Iron Age site for creating expensive dye discovered near Haifa
Tyrian purple, tekhelet, royal purple: All names for an incredibly expensive, ancient dye. While this dye is often associated with the Phoenician city-state of Tyre, located in modern-day southern Lebanon, one of the largest Iron Age II (c. 1000–586 BCE) factories producing the substance may have been controlled not by the Phoenicians but by the Kingdom of Israel. Publishing the results of excavations from Tel Shiqmona in the journal Tel Aviv, archaeologists from the University of Haifa suggest that during the ninth through eighth centuries BCE, the Kingdom of Israel controlled this important commodity.
Located on a small spur jutting off the coast near Haifa in northern Israel, Tel Shiqmona is one of the largest Iron Age production sites of Tyrian purple ever discovered. Although only about half an acre in size, the site would have been more than large enough to produce the dye which, by the Roman period (c. 37 BCE–324 CE), was worth three times its weight in gold. Indeed, excavations of the site’s Iron Age layers produced copious amounts of pottery and everyday objects, all stained purple from the dye. The dye would have been exported to Cyprus, Lebanon, Judah, and other Levantine kingdoms, even as far south as Timna in the Wadi Arabah. The expensive dye was used by royalty, the wealthy, and even priests in the Jerusalem Temple.

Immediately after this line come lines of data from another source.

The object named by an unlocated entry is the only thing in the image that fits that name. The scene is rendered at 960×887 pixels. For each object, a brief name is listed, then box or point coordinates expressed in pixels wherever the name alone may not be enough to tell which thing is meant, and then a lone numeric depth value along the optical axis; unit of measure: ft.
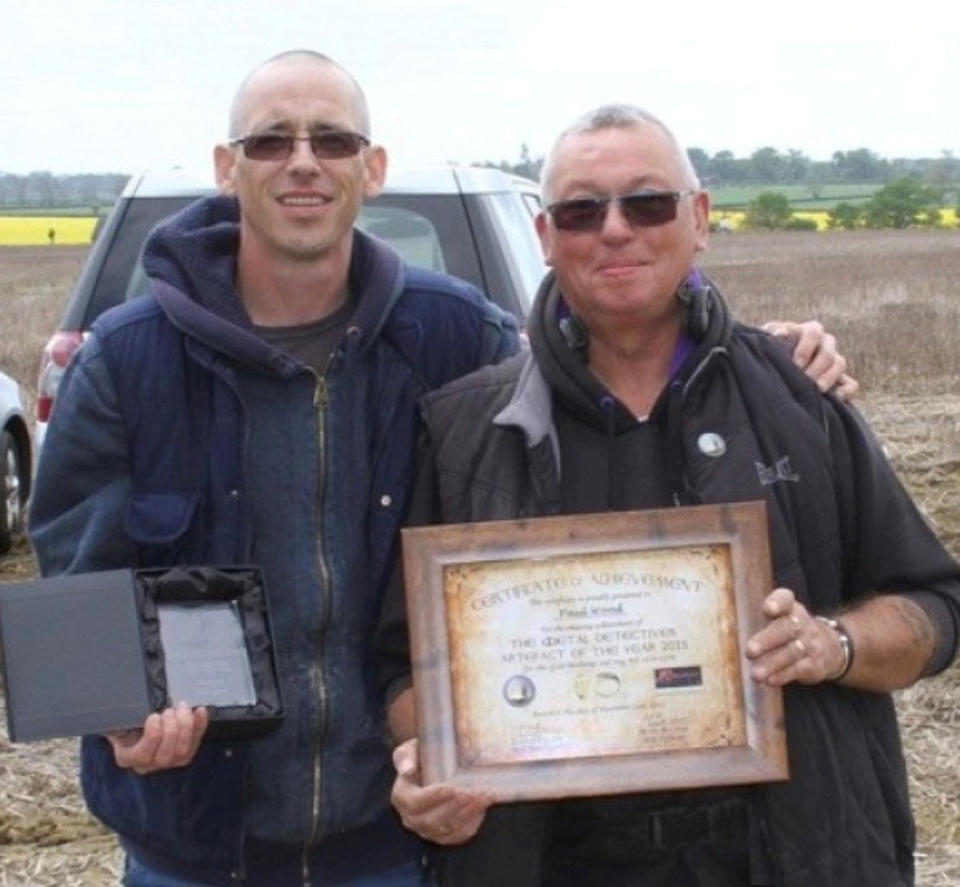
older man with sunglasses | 9.55
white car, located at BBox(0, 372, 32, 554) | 34.60
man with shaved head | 10.50
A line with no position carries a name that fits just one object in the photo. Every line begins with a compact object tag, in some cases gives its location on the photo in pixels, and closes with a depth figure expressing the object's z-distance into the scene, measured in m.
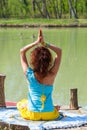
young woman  4.13
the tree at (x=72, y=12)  36.57
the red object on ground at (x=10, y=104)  5.72
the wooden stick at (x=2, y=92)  5.11
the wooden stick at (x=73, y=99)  5.25
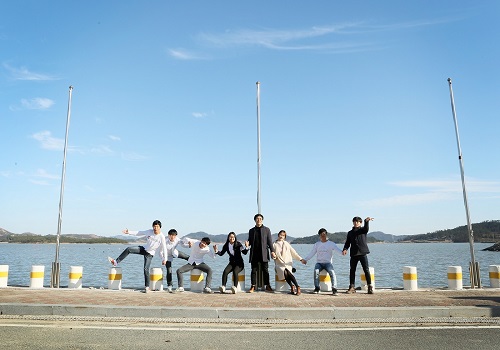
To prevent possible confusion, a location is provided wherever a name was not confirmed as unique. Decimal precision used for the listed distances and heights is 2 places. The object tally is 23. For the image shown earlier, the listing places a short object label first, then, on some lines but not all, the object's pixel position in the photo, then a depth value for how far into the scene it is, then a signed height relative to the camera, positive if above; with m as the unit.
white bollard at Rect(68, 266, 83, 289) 13.27 -0.75
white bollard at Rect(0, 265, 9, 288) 13.54 -0.64
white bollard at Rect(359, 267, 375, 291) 12.94 -0.87
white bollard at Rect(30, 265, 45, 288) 13.29 -0.70
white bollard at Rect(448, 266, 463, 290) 13.53 -0.88
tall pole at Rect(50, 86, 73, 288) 13.93 +0.87
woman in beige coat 12.28 -0.20
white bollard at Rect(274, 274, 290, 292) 12.86 -0.98
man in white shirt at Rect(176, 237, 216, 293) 13.13 -0.05
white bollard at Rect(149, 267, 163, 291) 13.25 -0.83
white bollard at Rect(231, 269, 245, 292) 13.12 -0.93
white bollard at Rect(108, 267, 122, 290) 13.34 -0.76
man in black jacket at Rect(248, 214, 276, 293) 12.78 +0.27
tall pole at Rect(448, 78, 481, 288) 13.98 +0.70
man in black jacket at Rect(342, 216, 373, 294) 12.69 +0.21
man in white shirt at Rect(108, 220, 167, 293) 13.37 +0.26
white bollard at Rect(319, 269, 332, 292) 13.20 -0.94
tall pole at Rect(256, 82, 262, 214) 15.35 +4.00
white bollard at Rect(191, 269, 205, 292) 13.16 -0.87
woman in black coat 12.94 +0.00
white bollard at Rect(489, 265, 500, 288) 13.73 -0.84
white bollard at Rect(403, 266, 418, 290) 13.23 -0.87
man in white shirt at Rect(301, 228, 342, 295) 12.96 +0.01
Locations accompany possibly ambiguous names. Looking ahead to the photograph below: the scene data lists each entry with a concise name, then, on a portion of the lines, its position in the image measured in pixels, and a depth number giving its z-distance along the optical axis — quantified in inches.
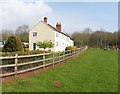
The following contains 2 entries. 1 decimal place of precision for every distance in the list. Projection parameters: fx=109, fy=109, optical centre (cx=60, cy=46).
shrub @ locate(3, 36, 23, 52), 302.4
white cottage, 952.8
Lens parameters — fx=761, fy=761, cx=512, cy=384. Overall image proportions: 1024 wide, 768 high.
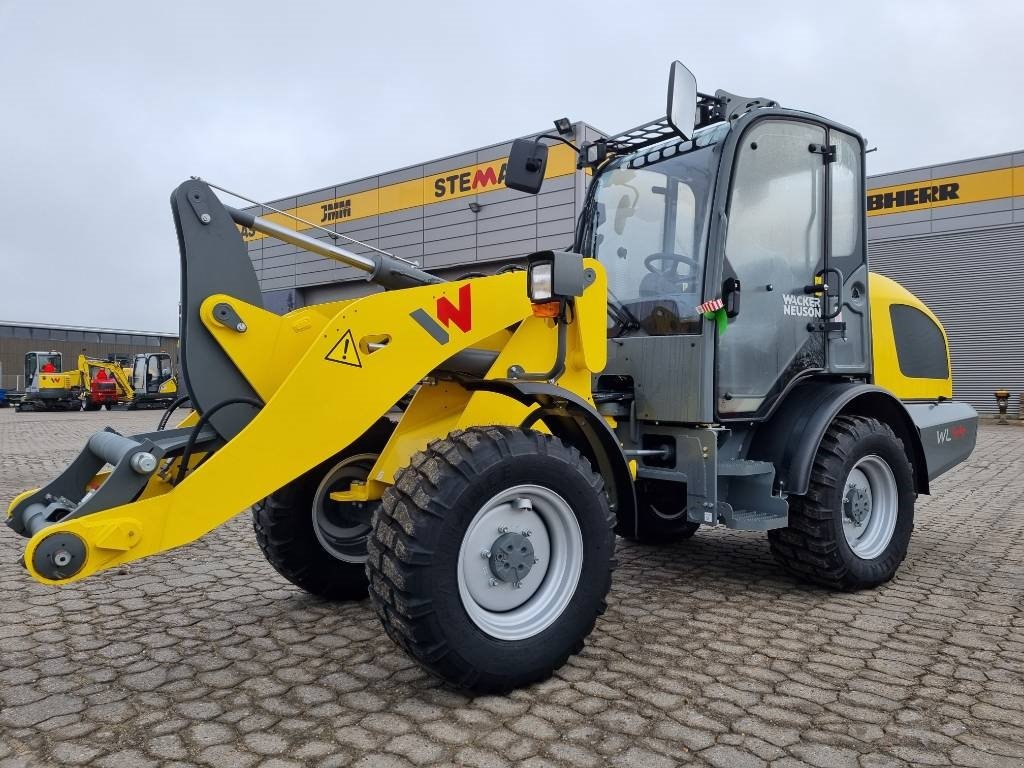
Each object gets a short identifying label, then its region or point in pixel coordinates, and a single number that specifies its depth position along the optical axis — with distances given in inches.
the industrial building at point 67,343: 2110.0
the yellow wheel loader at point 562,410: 109.4
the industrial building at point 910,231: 756.0
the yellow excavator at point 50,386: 1283.2
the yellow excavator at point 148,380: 1328.7
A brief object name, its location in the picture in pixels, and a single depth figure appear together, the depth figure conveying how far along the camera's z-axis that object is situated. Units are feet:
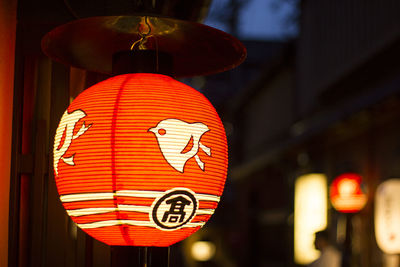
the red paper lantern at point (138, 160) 10.14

Although only a small village in the early Iron Age, by the ninth century, Tel Shiqmona was completely remade and fortified with an imposing casemate wall, the same type of fortification that was used throughout the kingdoms of Israel and Judah. However, the question of who controlled the site is not so simple. Tel Shiqmona boasts a remarkably diverse array of material culture, including ceramic assemblages that strongly reflect Phoenician and Israelite cultures. In addition, casemate walls were characteristic of many cities in the southern Levant at the time.
Investigating this situation, the archaeologists note that during much of the period when Tel Shiqmona was producing purple dye, both Tyre and the Northern Kingdom of Israel were growing and expanding. Indeed, Tel Shiqmona is just 35 miles south of Tyre. However, the archaeologists believe that the rulers of Tel Shiqmona were most likely the kings of northern Israel, who appear to have begun their expansion into the coastal plain in the ninth century, during the time of the Omride dynasty. The archaeologists go so far as to suggest it was King Ahab (r. 874–853 BCE) who first annexed the site.
Yet, the Israelites could not manage Tel Shiqmona by themselves, as they lacked experience in producing and exporting the dye. Thus, the team suggests that the Israelites relied on local Phoenicians for the actual production of the colorant, which explains the presence of large amounts of typical Phoenician pottery at the site. Israelite control over Tel Shiqmona could also help explain Israel’s expansion into the Carmel coast, as several other sites, including Tel Dor, appear to have come under Israelite rule a short time later.
Israelite control over the important site seems to have come to an end in a great destruction around 740 BCE, about a decade before the first Assyrian campaign against the Northern Kingdom (c. 732 BCE). If dated correctly, this would mean that it was not the Assyrians who destroyed the site, but perhaps inter-Israelite unrest triggered by the frequent royal upheavals and assassinations (2 Kings 15–17) in the years leading up to the Assyrian conquest.
Unlike many other ancient dyes, Tyrian purple is not made from a root or a flower, but rather from the secretion of the murex sea snail. The process of extracting dyestuff from the snail’s hypobranchial gland is laborious, which made it expensive. With each snail containing less than a gram of dyestuff, hundreds of snails were required to dye one textile. Usually, only the elite could afford to purchase purple garments, whereas fabric colored with plant dyes was more affordable. In the Bible, purple garments are mentioned primarily regarding the wardrobe of the priesthood and royalty and the decoration of the Tabernacle and the Temple.
Several varieties of sea mollusks common to the Mediterranean Sea were used for the dye in antiquity: the banded dye-murex (Hexaplex trunculus), spiny dye-murex (Bolinus brandaris), and red-mouthed rock-shell (Stramonita haemastoma). While B. brandaris and S. haemastoma produce a pink-purple hue, H. trunculus produces more violet-blue hues.